En 1960 Manfred E. Clynes y Nathan S. Kline acuñaron el término cíborg para referirse a humanos mejorados para sobrevivir en ambientes hostiles. Metáfora que sirvió a Donna Haraway en su Manifiesto cíborg (1985) para dar una nueva visión del feminismo y el socialismo que ha inspirado a no pocas creadoras, como las pioneras del ciberfeminismo. Desde un planteamiento diferente, artistas como la francesa Orlan entienden su cuerpo como un lugar de escritura – “My body is a software”– que, en su caso, ha transformado a través de operaciones quirúrgicas; mientras que, en el ámbito del llamado arte biónico, autores como Stelarc o el español Marcel·li Antunez proponen superar las limitaciones de lo biológico. Más mediático ha sido el caso de Neil Harbisson, primer ser humano reconocido oficialmente como cíborg tras implantar en su cabeza una antena que le permite escuchar los colores como alternativa a la acromatopsia que padece. Este, junto a la bailarina y coreógrafa Moon Ribas, que cuenta con un implante en el brazo que le permite sentir los movimientos sísmicos, han creado la Cyborg Fundation, pensada para promover el “ciborgismo”. Ambos consideran que arte cíborg son tanto los nuevos sentidos de que se han dotado y las percepciones que les producen, como los trabajos que realizan para el exterior a partir de estos.

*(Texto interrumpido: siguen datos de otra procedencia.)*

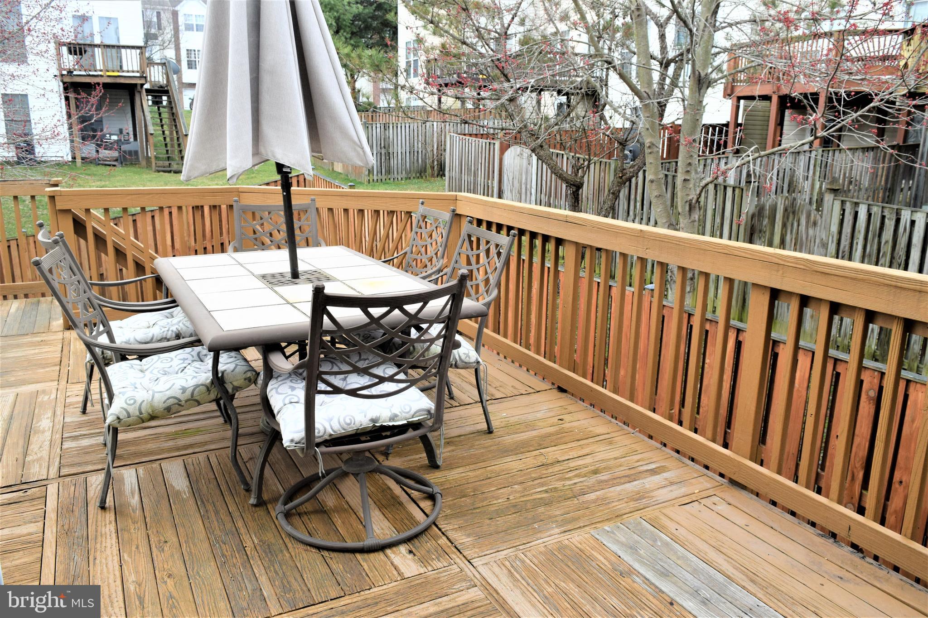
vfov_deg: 47.9
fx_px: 696
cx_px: 464
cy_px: 309
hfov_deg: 67.4
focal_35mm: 27
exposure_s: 1/250
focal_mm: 18
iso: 400
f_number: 8
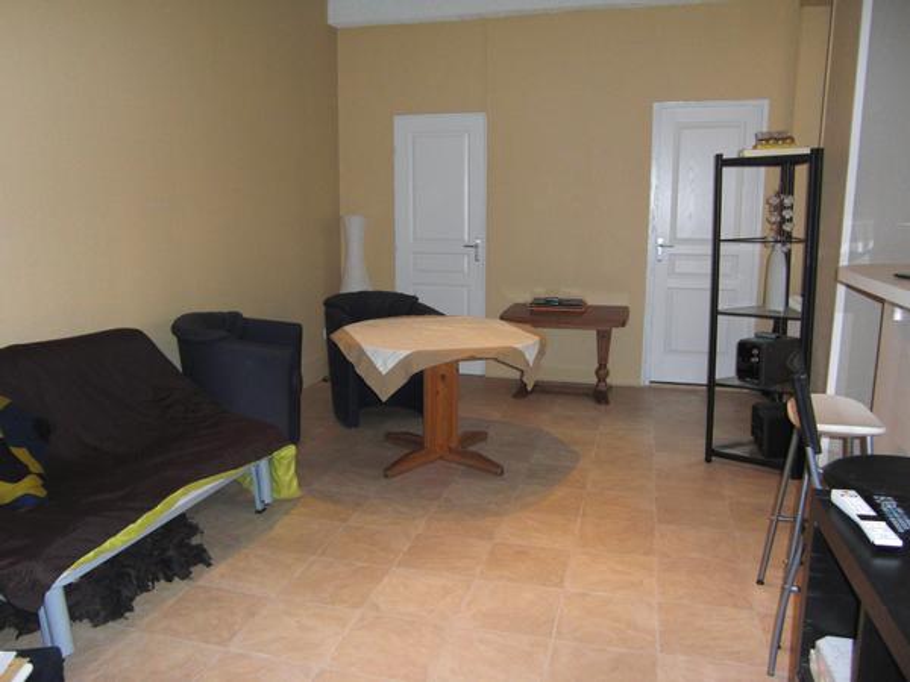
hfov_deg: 63.4
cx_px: 455
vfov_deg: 49.7
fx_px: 736
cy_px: 341
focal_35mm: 28
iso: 200
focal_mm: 4.9
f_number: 2.6
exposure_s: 1/60
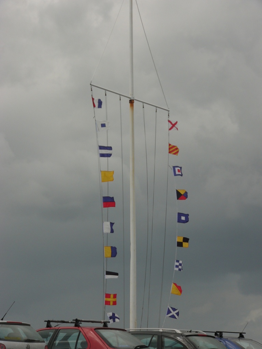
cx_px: 131
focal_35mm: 121
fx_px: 1221
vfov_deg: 16.3
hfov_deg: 12.2
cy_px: 174
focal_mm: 20.1
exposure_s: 1/500
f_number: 5.6
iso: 50
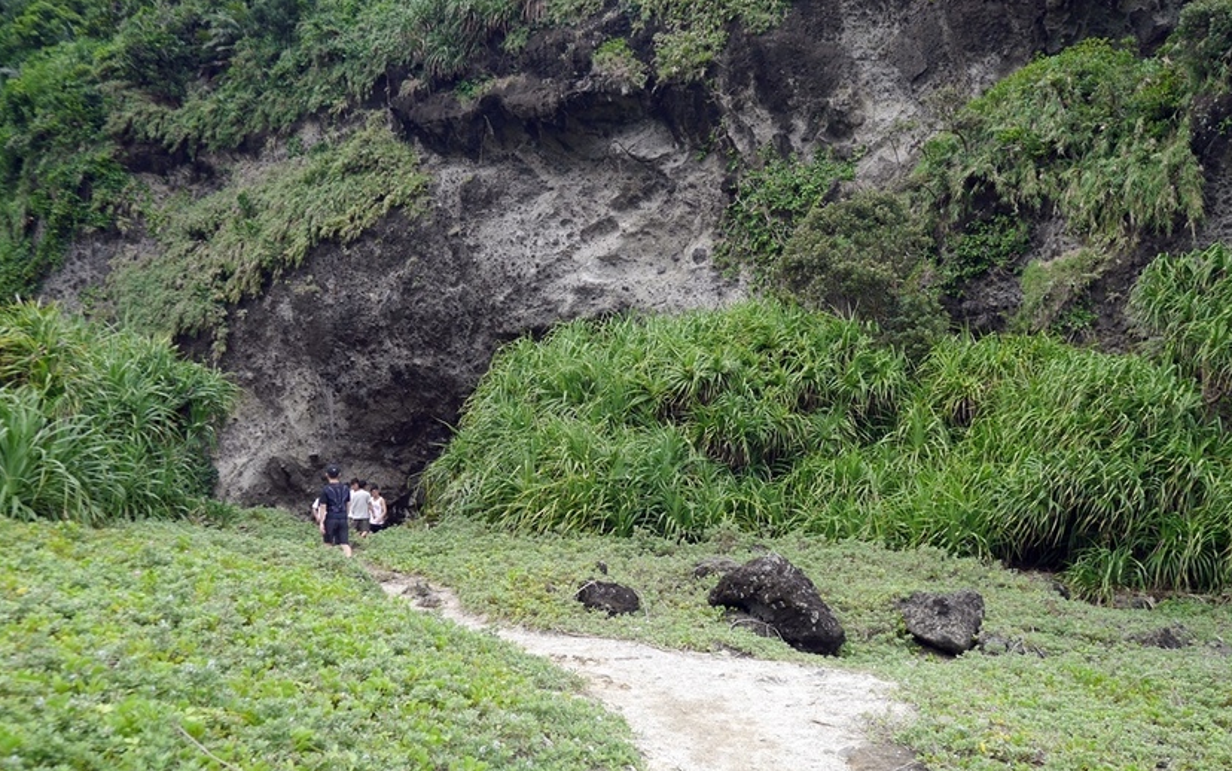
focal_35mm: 37
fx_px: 1243
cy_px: 397
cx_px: 617
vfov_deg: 34.5
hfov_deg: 52.7
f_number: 4.5
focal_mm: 17
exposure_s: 1/125
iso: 160
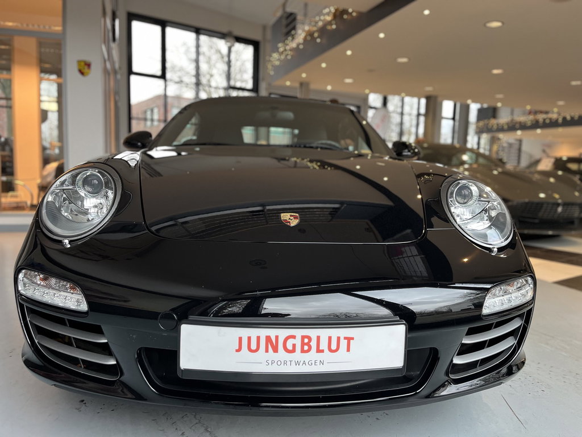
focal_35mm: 26
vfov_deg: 53.1
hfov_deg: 67.3
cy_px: 218
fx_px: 437
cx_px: 291
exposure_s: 1/50
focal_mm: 5.1
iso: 200
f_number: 1.6
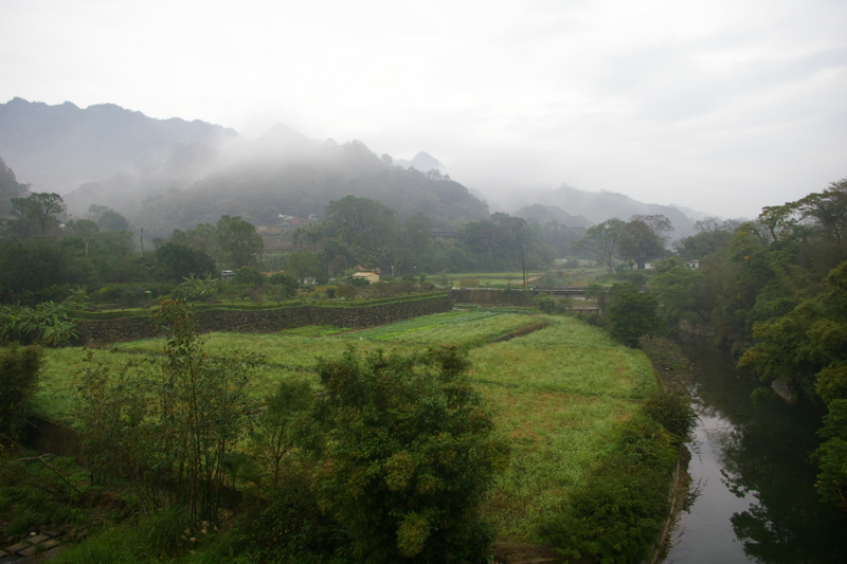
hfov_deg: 67.4
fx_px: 635
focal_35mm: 27
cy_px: 282
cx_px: 424
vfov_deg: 47.9
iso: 200
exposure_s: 1/30
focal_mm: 18
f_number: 5.6
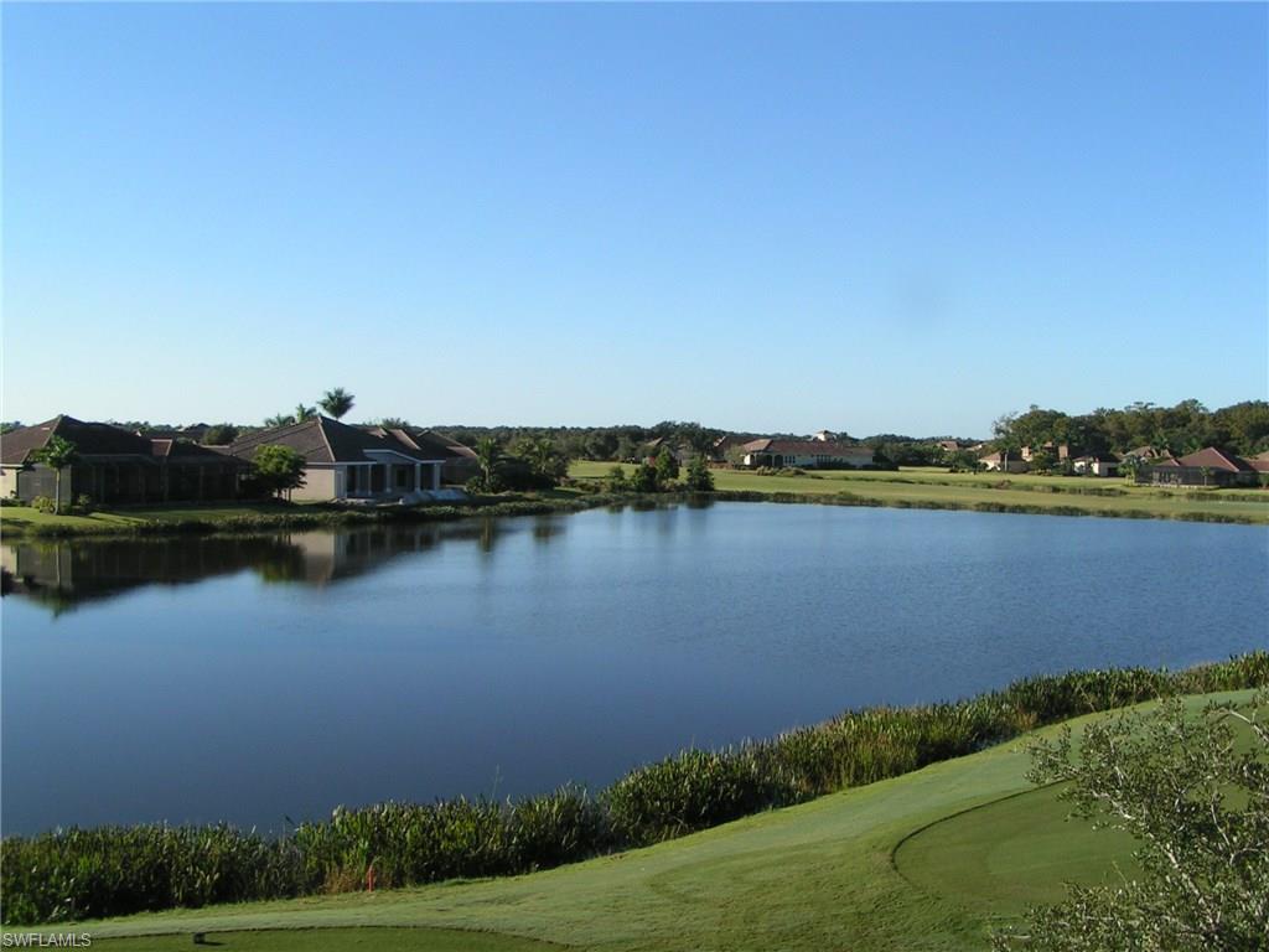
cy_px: 476
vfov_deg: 37.7
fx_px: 1393
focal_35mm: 38
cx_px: 634
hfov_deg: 49.0
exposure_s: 1/400
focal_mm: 5.8
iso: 50
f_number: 5.6
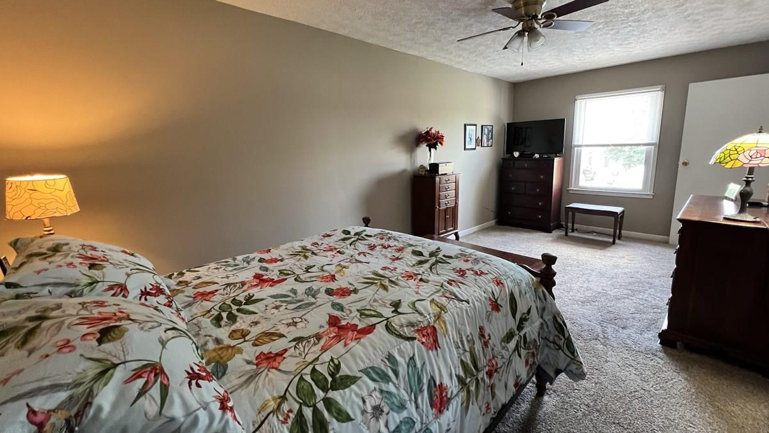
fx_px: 306
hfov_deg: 103.0
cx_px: 373
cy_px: 201
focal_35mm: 15
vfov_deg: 70.4
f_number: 1.8
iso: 500
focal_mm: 1.57
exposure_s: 1/60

James Auger y Jimmy Loizeau, Afterlife (2009) / Imagen: researchgate

El mind uploading es un proceso hipotético que interpreta la identidad como algo reducible a la actividad neuronal, entendiendo que esta podría ser convertida en información y “descargada” después en una memoria de ordenador para prolongar la existencia. En una revisión casi cómica de esa necesidad de trascender la vida biológica, los artistas James Auger y Jimmy Loizeau desarrollaron en Afterlife (2009) la tecnología necesaria para aprovechar el potencial químico que conserva el cuerpo humano tras la muerte convirtiéndolo en una pila seca: la inmortalidad en forma de batería.